Jonatan Almendra

Personal information
- Full name: Jonatan Andrés Almendra Cifuentes
- Date of birth: 25 April 1991 (age 34)
- Place of birth: Concepción, Chile
- Position: Forward

Youth career
- Deportes Concepción

Senior career*
- Years: Team / Apps / (Gls)
- 2011: Deportes Concepción
- 2012: Universidad de Concepción
- 2013: Wairarapa United
- 2013: Fernández Vial
- 2014: Naval
- 2014–2015: Deportes Linares / 4 / (1)
- 2015–2016: Naval / 27 / (8)
- 2016: Fernández Vial
- 2017–2018: Huddinge IF
- 2018–2019: Arameisk-Syrianska / 4 / (0)
- 2018–2019: → Tungelsta IF (loan) /  / (23)
- 2019: Nacka Juniors (futsal) / 6 / (8)
- 2019–2020: Djurgården (futsal)
- 2020: Västerhaninge IF
- 2020–2023: Hammarby (futsal)
- 2021: Fittja IF
- 2022: FC Brandbergen

= Jonatan Almendra =

Chilean footballer and futsal player

Jonatan Andrés Almendra Cifuentes (born 25 April 1991) is a Chilean former footballer and futsal player who played as a forward for clubs in Chile, New Zealand and Sweden.

==Football career==
A forward from the Deportes Concepción youth system, Almendra switched to Universidad de Concepción before emigrating to New Zealand and playing for Central League side Wairarapa United in 2013.
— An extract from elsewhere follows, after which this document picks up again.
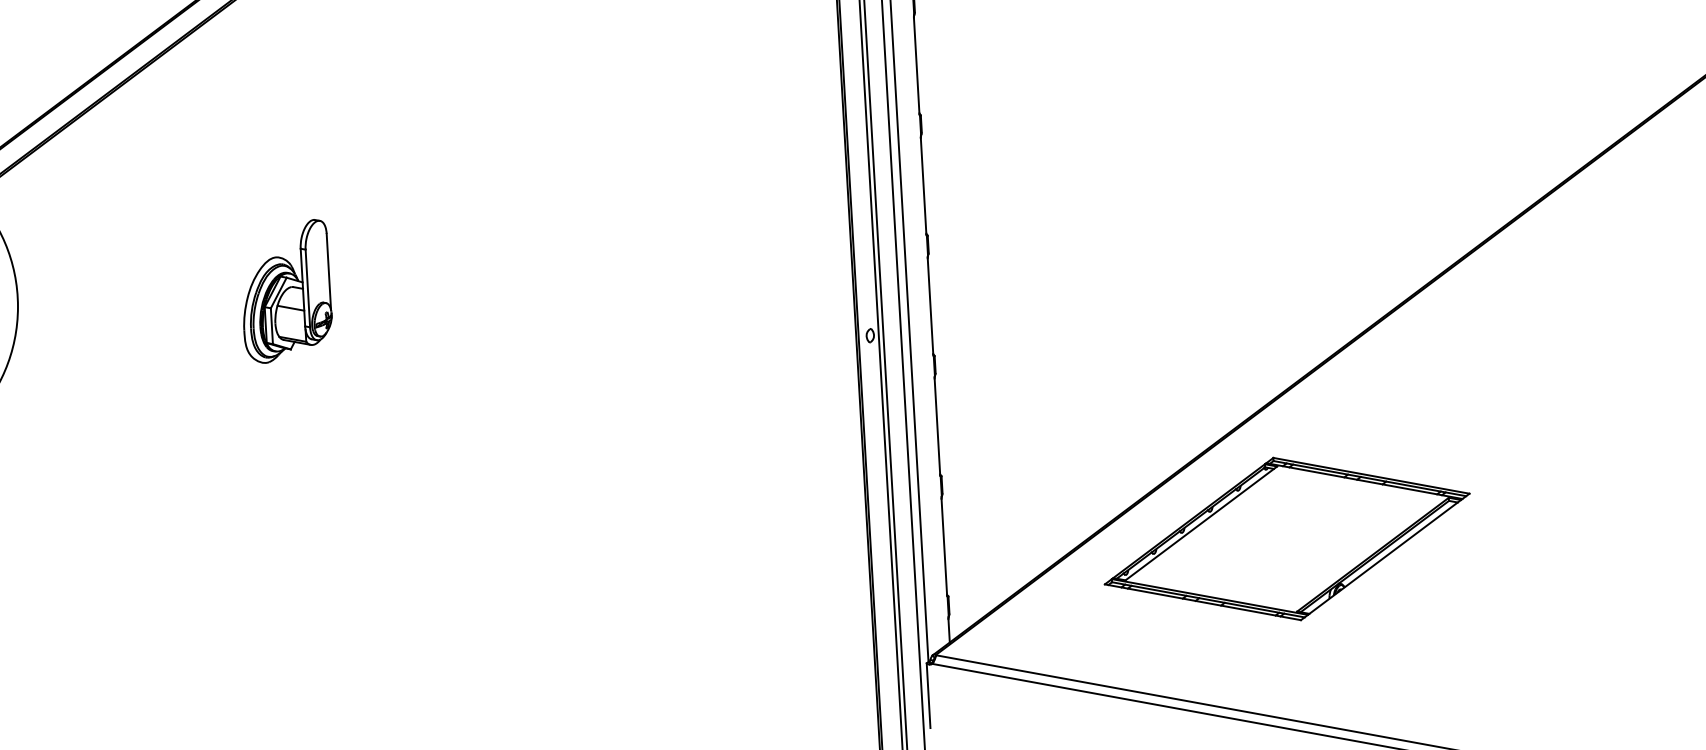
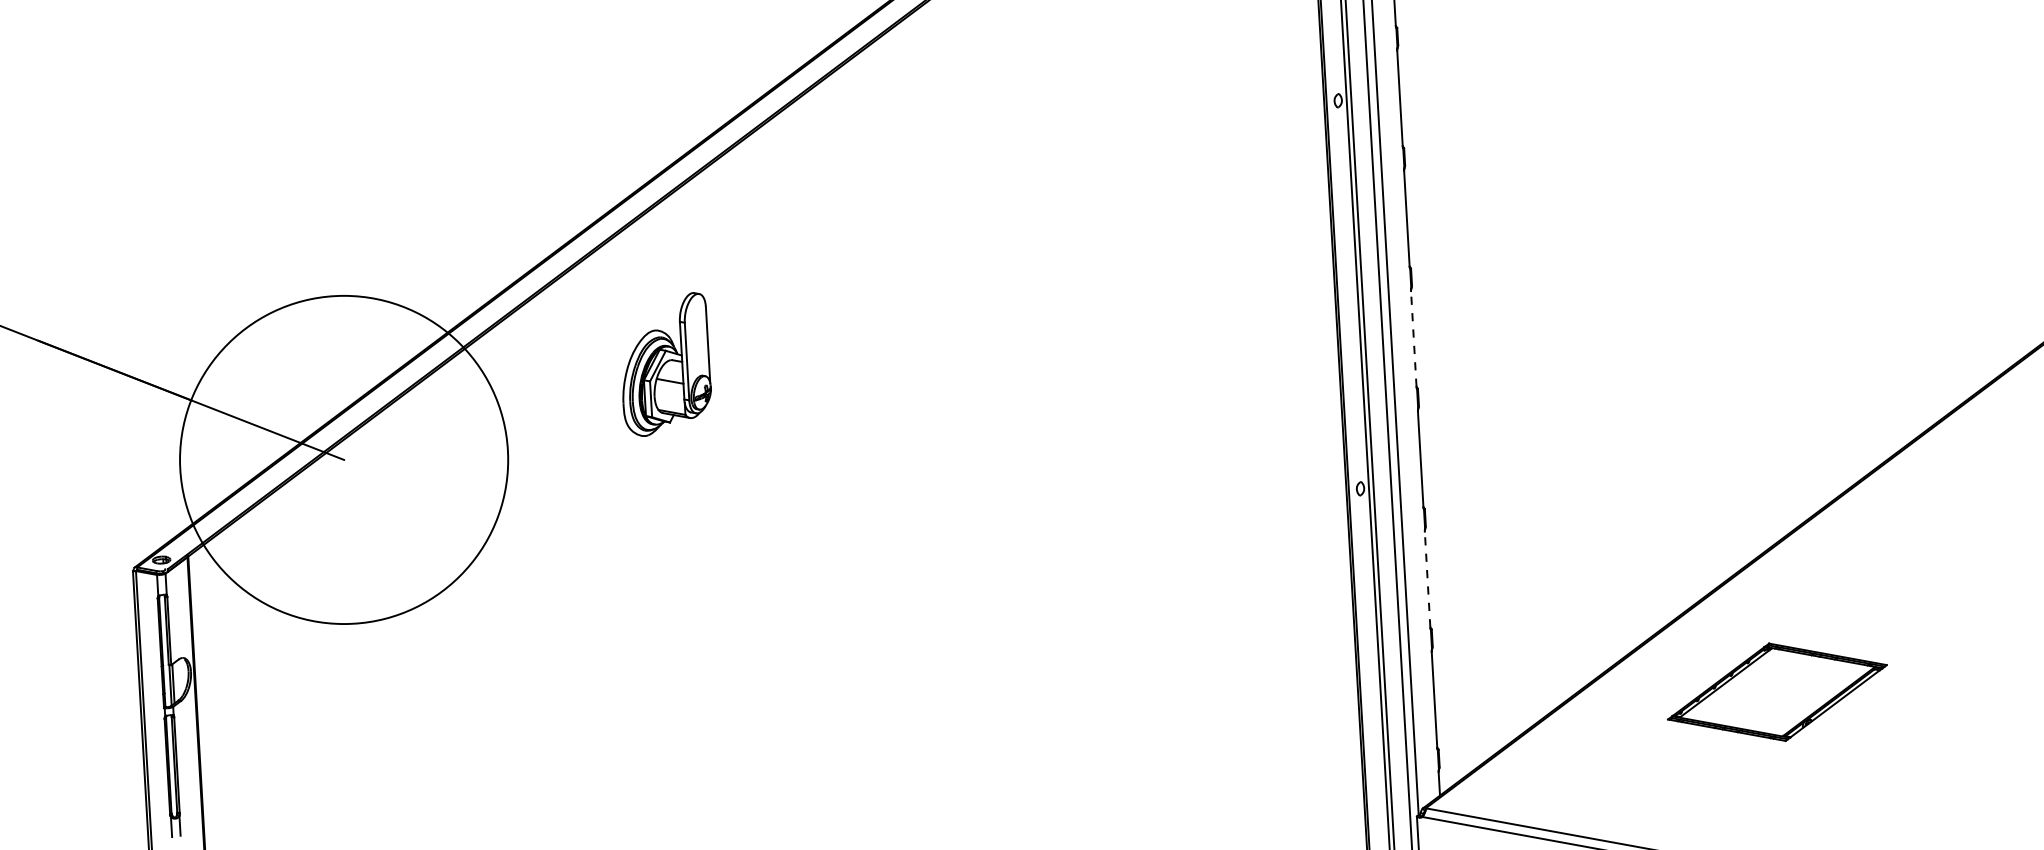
line: (923, 185) -> (1413, 338), solid -> dashed
part: (287, 291) -> (666, 364), moved
line: (937, 426) -> (1427, 579), solid -> dashed
part: (1287, 539) -> (1777, 692), size x0.6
The same year, he returned to his homeland and played for Fernández Vial, winning the league title of the Tercera A. After, he played for Deportes Linares, Naval and Fernández Vial, for second time.

After training with Deportes Concepción, he moved to Sweden and signed with Huddinge IF in 2017. Then, he switched to Arameisk-Syrianska, being loaned to Tungelsta IF in 2018, where he coincided with his compatriots Víctor Guglielmotti and Cristián González and scored eleven goals in nine matches in his first season. In the Swedish football, he also played for Västerhaninge IF, Fittja IF and FC Brandbergen.

==Futsal career==
After playing for futsal club Nacka Juniors FF in the second half 2019, scoring eight goals in six matches, he signed with Djurgården.

In 2020, he signed with Hammarby, whose owner is the Sweden international Zlatan Ibrahimovic, with whom he took part of the UEFA Futsal Champions League and won the 2020–21 Swedish Futsal League.

==Personal life==
Almendra is the younger brother of the former Chile international Patricio Almendra.

He married the Swedish citizen Lina-Maja Bronnvall and they have a son, Mattheo. They made his home in Sweden.

He has kept a friendship with another Chilean footballers in Sweden such as Víctor Guglielmotti and Cristián González.